### BRIEF 1
In the article on thin client programming, what product did Citrix Systems come up with after hearing the term "thin client"?
### BRIEF 2
In the article on thin client programming, condense the paragraph beginning "Probably every developer on the planet" into a short bulleted list that keeps its main facts.
### BRIEF 3
Transcribe the article on thin client programming word for word, from "In this week's" to "someone else's verses.".

### PASSAGE
┄┄┄┄┄┄┄┄┄┄

In this week's article I am playing the role of jongler. A jongler was a Middle Ages term typically applied to someone who sings verses. Often these verses are of the jongler's invention, but this week I am singing someone else's verses.
Probably every developer on the planet has heard the term "thin client". Citrix Systems heard it and came up with WinFrame. Microsoft borrowed that idea and came up with Windows Terminal Services. Developers apply the concept to Web programming where the browser plays the role of thin client. Occasionally, thin client is applied to Windows programming. Well, the verse I am singing about today is one that illustrates an avenue for the revitalization of real, thin client programming with Windows Forms in .NET.

┄┄┄┄┄┄┄┄┄┄

### PROVIDED INFORMATION
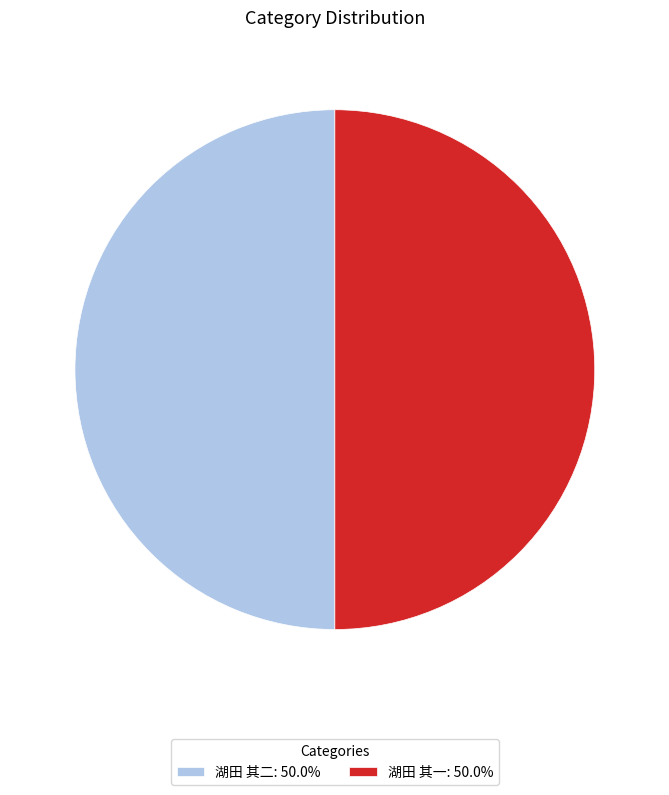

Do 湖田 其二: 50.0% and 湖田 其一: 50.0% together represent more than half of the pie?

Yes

┄┄┄┄┄┄┄┄┄┄

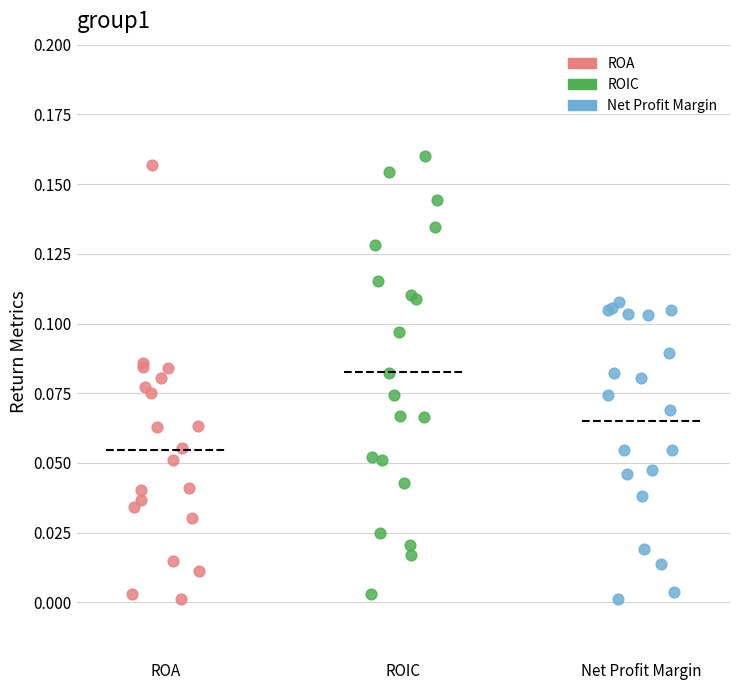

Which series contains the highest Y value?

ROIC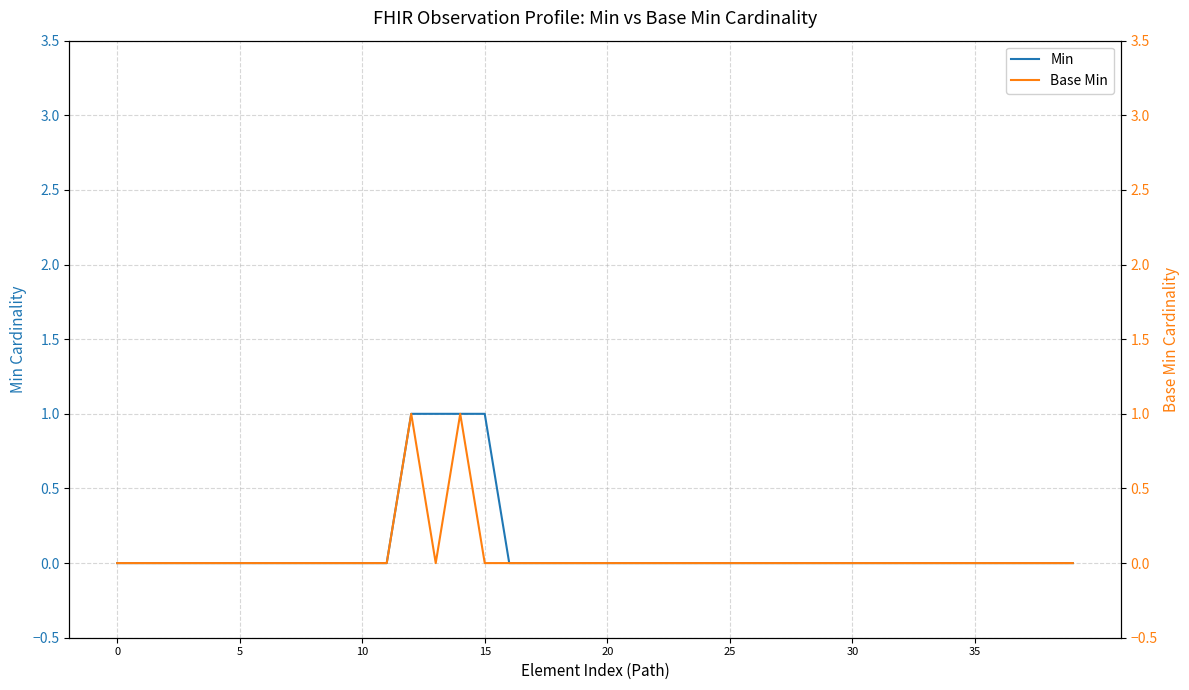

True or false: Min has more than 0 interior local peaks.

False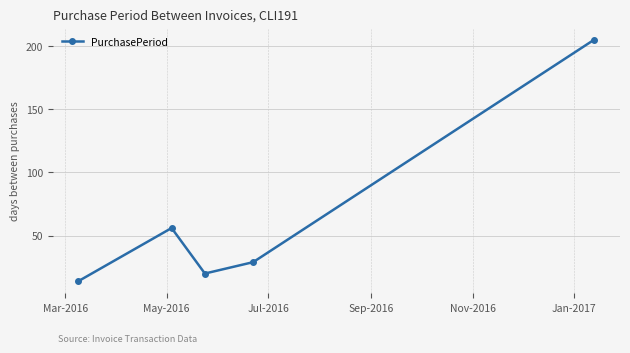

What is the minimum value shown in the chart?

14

┄┄┄┄┄┄┄┄┄┄

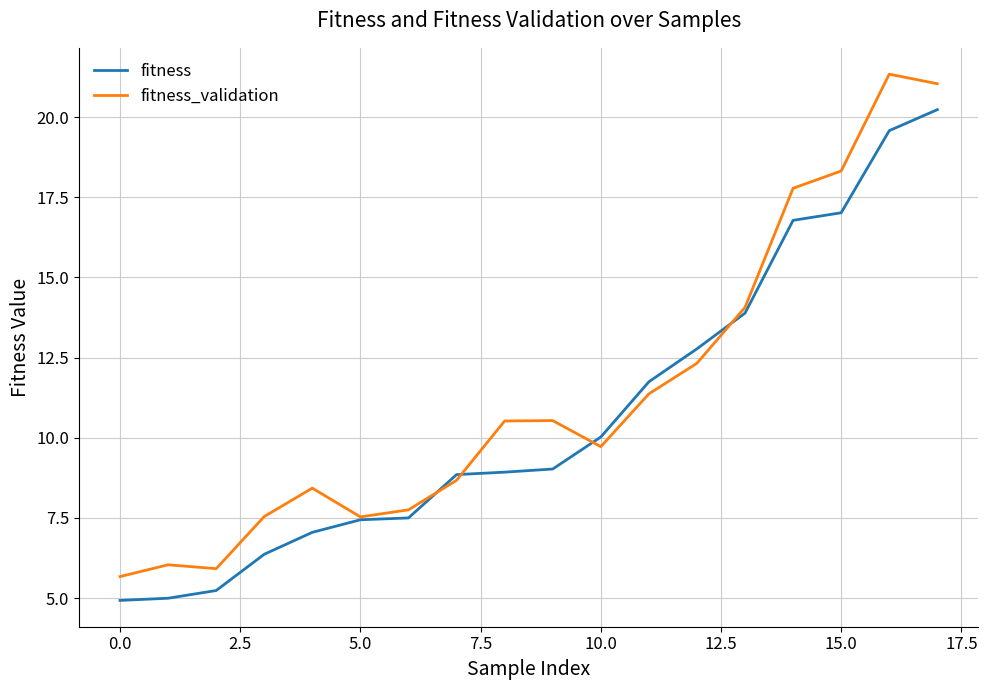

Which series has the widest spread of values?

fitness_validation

┄┄┄┄┄┄┄┄┄┄

### WRITTEN SOLUTION 1
WinFrame

### WRITTEN SOLUTION 2
- Nearly every developer has heard the term "thin client."
- Citrix Systems built WinFrame on the idea, and Microsoft borrowed it for Windows Terminal Services.
- Developers apply the concept to Web programming, with the browser acting as the thin client, and occasionally to Windows programming.
- The featured verse illustrates a way to revitalize real thin client programming with Windows Forms in .NET.

### WRITTEN SOLUTION 3
In this week's article I am playing the role of jongler. A jongler was a Middle Ages term typically applied to someone who sings verses. Often these verses are of the jongler's invention, but this week I am singing someone else's verses.